Progressives need an education revival based on the recognition, as Stanley Aronowitz insisted, that without radical political and social movements standing behind educational change, school reform is unlikely except in the cosmetic sense. At the same time, if education does not become central to mass struggles, there will be no radical change in society. What should unite this movement for radical democracy is not only a broad-based defense of public goods, but tactics and strategies that involve direct action, political education and cultural politics. What is at stake here are not just mass movements aimed at overthrowing the economic structures of finance capital, but also forms of collective resistance whose aim is to combat the repressive formative cultures that enable state and corporate violence to be internalized and legitimized. There will be no successful movement for insurrectional change unless mass movements come together and provide the pedagogical and cultural preconditions for creating the modes of agency identification, visions, values and social relations necessary for ushering in a democratic socialist society.
One of the challenges that educators, youth, artists, cultural workers and others fighting for social change must address is how to make the political more pedagogical. This would necessitate connecting social problems, political and economic structures and everyday experiences with the construction of an educated political consciousness marked by a disciplined attention to meaning that enlarges "critical awareness of and of moral judgment in relation to [such experiences], an exercise of intelligence," which seems in short supply today.
The great Marxist theorist Antonio Gramsci provided a valuable lesson for educators in his insistence that it is crucial to separate neither culture from systemic relations of power and state violence nor politics from the production of knowledge and identities shaped by such violence. This suggests that educators and other cultural workers begin to address how politics bears down on everyday life and becomes habitual through the force of its pedagogical practices, relations, and discourses.

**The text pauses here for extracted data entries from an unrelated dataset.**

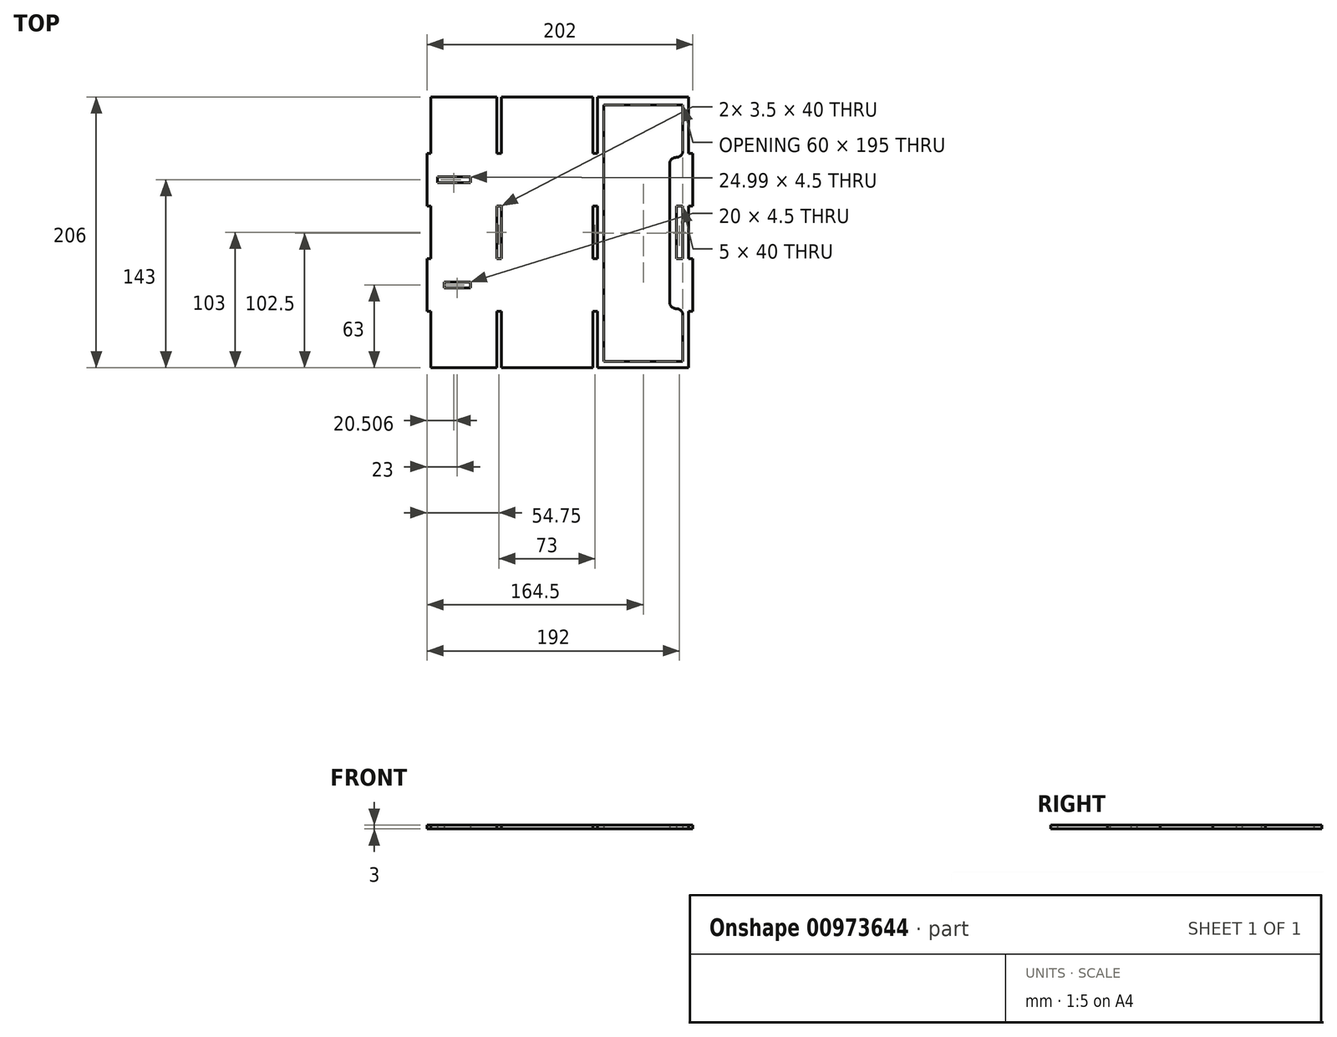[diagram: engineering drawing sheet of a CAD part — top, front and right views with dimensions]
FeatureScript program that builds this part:
annotation { "Feature Type Name" : "Feature", "Feature Type Description" : "" }
export const myFeature = defineFeature(function(context is Context, id is Id, definition is map)
    precondition{}
    {
        {
            var Q0;
            Q0=qCreatedBy(makeId("Top.planeOp"),FACE);
            var sketch = newSketch(context, id + "F0", { "sketchPlane" : qUnion([Q0])});
            skLineSegment(sketch, "E0", {"start": v(202, -200) * mm, "end": v(0, -200) * mm});
            skLineSegment(sketch, "E1", {"start": v(0, -200) * mm, "end": v(0, 6) * mm});
            skLineSegment(sketch, "E2", {"start": v(0, 6) * mm, "end": v(202, 6) * mm});
            skLineSegment(sketch, "E3", {"start": v(202, -200) * mm, "end": v(202, 6) * mm});
            skLineSegment(sketch, "E4", {"start": v(0, -200) * mm, "end": v(3, -200) * mm});
            skLineSegment(sketch, "E5", {"start": v(3, -200) * mm, "end": v(3, -157) * mm});
            skLineSegment(sketch, "E6", {"start": v(3, -157) * mm, "end": v(0, -157) * mm});
            skLineSegment(sketch, "E7", {"start": v(0, -157) * mm, "end": v(0, -117) * mm});
            skLineSegment(sketch, "E8", {"start": v(0, -117) * mm, "end": v(3, -117) * mm});
            skLineSegment(sketch, "E9", {"start": v(3, -117) * mm, "end": v(3, -77) * mm});
            skLineSegment(sketch, "E10", {"start": v(3, -77) * mm, "end": v(0, -77) * mm});
            skLineSegment(sketch, "E11", {"start": v(0, -77) * mm, "end": v(0, -37) * mm});
            skLineSegment(sketch, "E12", {"start": v(0, -37) * mm, "end": v(3, -37) * mm});
            skLineSegment(sketch, "E13", {"start": v(3, -37) * mm, "end": v(3, 6) * mm});
            skLineSegment(sketch, "E14", {"start": v(3, -200) * mm, "end": v(53, -200) * mm});
            skLineSegment(sketch, "E15", {"start": v(53, -200) * mm, "end": v(56, -200) * mm});
            skLineSegment(sketch, "E16", {"start": v(53, -157) * mm, "end": v(53, -200) * mm});
            skLineSegment(sketch, "E17", {"start": v(53, -117) * mm, "end": v(53, -77) * mm});
            skLineSegment(sketch, "E18", {"start": v(53, 6) * mm, "end": v(53, -37) * mm});
            skLineSegment(sketch, "E19", {"start": v(56, -200) * mm, "end": v(126, -200) * mm});
            skLineSegment(sketch, "E20", {"start": v(126, -200) * mm, "end": v(126, -157) * mm});
            skLineSegment(sketch, "E21", {"start": v(126, -117) * mm, "end": v(126, -77) * mm});
            skLineSegment(sketch, "E22", {"start": v(126, -37) * mm, "end": v(126, 6) * mm});
            skLineSegment(sketch, "E23", {"start": v(202, -200) * mm, "end": v(199, -200) * mm});
            skLineSegment(sketch, "E24", {"start": v(199, -200) * mm, "end": v(199, -157) * mm});
            skLineSegment(sketch, "E25", {"start": v(199, -157) * mm, "end": v(202, -157) * mm});
            skLineSegment(sketch, "E26", {"start": v(199, -117) * mm, "end": v(199, -77) * mm});
            skLineSegment(sketch, "E27", {"start": v(199, -77) * mm, "end": v(202, -77) * mm});
            skLineSegment(sketch, "E28", {"start": v(199, -117) * mm, "end": v(202, -117) * mm});
            skLineSegment(sketch, "E29", {"start": v(199, -37) * mm, "end": v(199, 6) * mm});
            skLineSegment(sketch, "E30", {"start": v(199, -37) * mm, "end": v(202, -37) * mm});
            skLineSegment(sketch, "E31", {"start": v(53, -157) * mm, "end": v(56.5, -157) * mm});
            skLineSegment(sketch, "E32", {"start": v(56.5, -157) * mm, "end": v(56.5, -200) * mm});
            skLineSegment(sketch, "E33", {"start": v(53, -117) * mm, "end": v(56.5, -117) * mm});
            skLineSegment(sketch, "E34", {"start": v(56.5, -117) * mm, "end": v(56.5, -77) * mm});
            skLineSegment(sketch, "E35", {"start": v(56.5, -77) * mm, "end": v(53, -77) * mm});
            skLineSegment(sketch, "E36", {"start": v(56.5, -37) * mm, "end": v(56.5, 6) * mm});
            skLineSegment(sketch, "E37", {"start": v(53, -37) * mm, "end": v(56.5, -37) * mm});
            skLineSegment(sketch, "E38", {"start": v(126, -157) * mm, "end": v(129.5, -157) * mm});
            skLineSegment(sketch, "E39", {"start": v(129.5, -157) * mm, "end": v(129.5, -200) * mm});
            skLineSegment(sketch, "E40", {"start": v(126, -117) * mm, "end": v(129.5, -117) * mm});
            skLineSegment(sketch, "E41", {"start": v(129.5, -117) * mm, "end": v(129.5, -77) * mm});
            skLineSegment(sketch, "E42", {"start": v(129.5, -77) * mm, "end": v(126, -77) * mm});
            skLineSegment(sketch, "E43", {"start": v(129.5, -37) * mm, "end": v(129.5, 6) * mm});
            skLineSegment(sketch, "E44", {"start": v(126, -37) * mm, "end": v(129.5, -37) * mm});
            skLineSegment(sketch, "E45", {"start": v(134.5, -97) * mm, "end": v(134.5, 0) * mm});
            skLineSegment(sketch, "E46", {"start": v(134.5, 0) * mm, "end": v(194.5, 0) * mm});
            skLineSegment(sketch, "E47", {"start": v(194.5, -195) * mm, "end": v(134.5, -195) * mm});
            skLineSegment(sketch, "E48", {"start": v(134.5, -195) * mm, "end": v(134.5, -97) * mm});
            skLineSegment(sketch, "E49", {"start": v(194.5, -195) * mm, "end": v(194.5, -155) * mm});
            skLineSegment(sketch, "E50", {"start": v(194.5, 0) * mm, "end": v(194.5, -40) * mm});
            skLineSegment(sketch, "E51", {"start": v(194.5, -40) * mm, "end": v(184.5, -40) * mm});
            skLineSegment(sketch, "E52", {"start": v(184.5, -40) * mm, "end": v(184.5, -155) * mm});
            skLineSegment(sketch, "E53", {"start": v(184.5, -155) * mm, "end": v(194.5, -155) * mm});
            skLineSegment(sketch, "E54", {"start": v(194.5, -117) * mm, "end": v(194.5, -77) * mm});
            skLineSegment(sketch, "E55", {"start": v(194.5, -77) * mm, "end": v(189.5, -77) * mm});
            skLineSegment(sketch, "E56", {"start": v(189.5, -77) * mm, "end": v(189.5, -117) * mm});
            skLineSegment(sketch, "E57", {"start": v(189.5, -117) * mm, "end": v(194.5, -117) * mm});
            skPoint(sketch, "E58.startSnap0", {"position": v(0, -137) * mm});
            skLineSegment(sketch, "E59", {"start": v(33, -137) * mm, "end": v(33, -134.75) * mm});
            skLineSegment(sketch, "E60", {"start": v(33, -134.75) * mm, "end": v(13, -134.75) * mm});
            skLineSegment(sketch, "E61", {"start": v(13, -134.75) * mm, "end": v(13, -139.25) * mm});
            skLineSegment(sketch, "E62", {"start": v(13, -139.25) * mm, "end": v(33, -139.25) * mm});
            skLineSegment(sketch, "E63", {"start": v(33, -139.25) * mm, "end": v(33, -137) * mm});
            skLineSegment(sketch, "E64", {"start": v(33, -57) * mm, "end": v(33, -54.75) * mm});
            skPoint(sketch, "E64.startSnap0", {"position": v(0, -57) * mm});
            skLineSegment(sketch, "E65", {"start": v(33, -54.75) * mm, "end": v(8.01, -54.75) * mm});
            skLineSegment(sketch, "E66", {"start": v(33, -57) * mm, "end": v(33, -59.25) * mm});
            skLineSegment(sketch, "E67", {"start": v(33, -59.25) * mm, "end": v(8.01, -59.25) * mm});
            skLineSegment(sketch, "E68", {"start": v(8.01, -59.25) * mm, "end": v(8.01, -54.75) * mm});
            skSolve(sketch);
        }
        {
            var Q0;
            {var subQ22=sQuery(id+"F0.wireOp",EDGE,"E5");Q0=makeQuery(id+"F0.imprint","IMPRINT",FACE,{"disambiguationData":[TD([[makeQuery(id+"F0.imprint","IMPRINT",EDGE,{"derivedFrom":subQ22}),-1.0]])]});}
            extrude(context, id + "F1", {"entities" : qUnion([Q0]), "depth" : 3 * mm, "offsetDistance" : 25 * mm});
        }
        {
            var Q0;
            Q0=makeQuery(id+"F1.opExtrude","SWEPT_EDGE",EDGE,{"disambiguationData":[OSD([sQuery(id+"F0.wireOp",EDGE,"E50"),sQuery(id+"F0.wireOp",EDGE,"E51")])]});
            var Q1;
            Q1=makeQuery(id+"F1.opExtrude","SWEPT_EDGE",EDGE,{"disambiguationData":[OSD([sQuery(id+"F0.wireOp",EDGE,"E51"),sQuery(id+"F0.wireOp",EDGE,"E52")])]});
            fillet(context, id + "F2", {"entities" : qUnion([Q0, Q1]), "radius" : 5 * mm, "tangentPropagation" : true, "allowEdgeOverflow" : false});
        }
        {
            var Q0;
            Q0=makeQuery(id+"F1.opExtrude","SWEPT_EDGE",EDGE,{"disambiguationData":[OSD([sQuery(id+"F0.wireOp",EDGE,"E49"),sQuery(id+"F0.wireOp",EDGE,"E53")])]});
            var Q1;
            Q1=makeQuery(id+"F1.opExtrude","SWEPT_EDGE",EDGE,{"disambiguationData":[OSD([sQuery(id+"F0.wireOp",EDGE,"E52"),sQuery(id+"F0.wireOp",EDGE,"E53")])]});
            fillet(context, id + "F3", {"entities" : qUnion([Q0, Q1]), "radius" : 5 * mm, "tangentPropagation" : true, "allowEdgeOverflow" : false});
        }
    });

At the very least, it is crucial to acknowledge that education as an emancipatory force is central to politics because it provides the foundation for those willing to engage democracy as a site of struggle, which can only be waged through a consciousness of both its fragility and necessity. What educators and other cultural workers cannot do is look away, because the fascist danger that confronts democracy is no longer in the shadows. Yet far too many critics refuse to acknowledge how the ghost of a fascism that prevailed in the past is still with us in different forms and is becoming triumphant in the present. Education, cultural politics and mass consciousness face an enemy in the current historical moment that is about to engulf us all. The necessity to take up the fight against a rebranded fascism is no longer a matter of imagining a different and more emancipatory politics; it is an urgency that demands a revival of both an insurgent historical consciousness and the will to act collectively to usher in a future filled with socialist dreams of equality, freedom and justice rather than the nightmare politics of an authoritarian present.